Gooding, William

Born: 1803-04-01 Bristol, New York

Died: 1878-03-04 Lockport, Illinois

William Gooding was a civil engineer, merchant, railroad executive, and public works board member. He first worked as an engineer on the Welland Canal in Canada, starting in 1827, under an apprenticeship with the project's resident engineer. He returned to the United States in the spring of 1829, and worked as a merchant in Lockport, New York for a time before returning to engineering work in Ohio. There he served as an assistant engineer for the state, aiding in the construction of a canal from Cleveland to Portsmouth. In May 1832 in Troy, New York, he married Anna M. Cutting, with whom he eventually had at least seven children. He returned to Ohio after his marriage, but relocated to Chicago in May 1833, squatting upon land his father and brothers had previously occupied. After conducting a survey for the Wabash and Erie Canal for the Commissioners of Public Works in Indiana in 1835-36, he was selected as the chief engineer of the Illinois and Michigan Canal. He held this position until 1848, also worked as a United States Engineer, and completed work for the city of Chicago while the canal was under construction. By 1850, he was doing well enough that, even with his large family, he owned $5,500 in real estate. In 1855, he and his business partners formed the Joliet and Chicago Railroad, of which he eventually became president. From 1849 until after the Civil War, he served on the Illinois and Michigan Canal's Board of Trustees as its secretary and assistant treasurer.

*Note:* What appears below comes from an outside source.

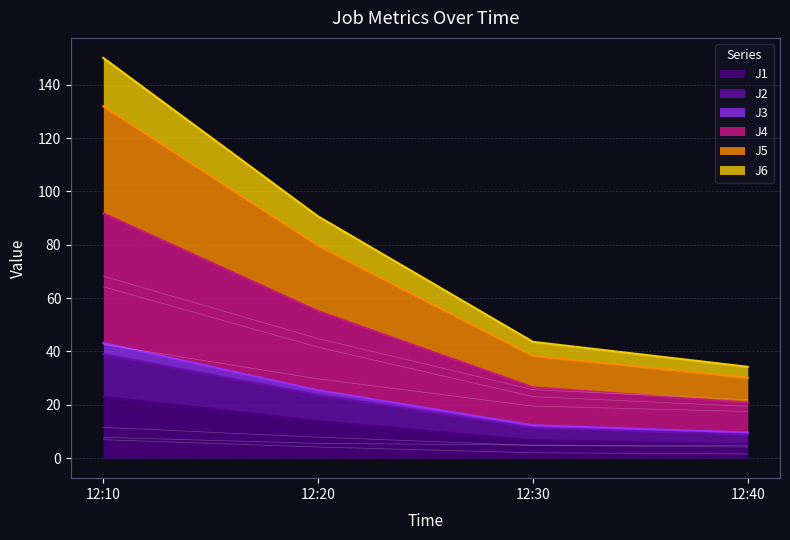

True or false: J2 and J1 cross at least once.

False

Roberta M. Styran and Robert R. Taylor, This Great National Object: Building the Nineteenth-Century Welland Canals (Montreal: McGill-Queen's University, 2012), 78, 81; The History of Will County, Illinois (Chicago: Wm. Le Baron, Jr., 1878), 302; U.S. Census Office, Seventh Census of the United States (1850), Lockport, Will County, IL, 20; “An Act to Construct a Railroad from Joliet to Chicago,” 15 February 1855, Private Laws of Illinois (1855), 263; Engineering News (Chicago: Geo. H. Frost, 1878), 5:83; Gravestone, Lockport Cemetery, Lockport, IL.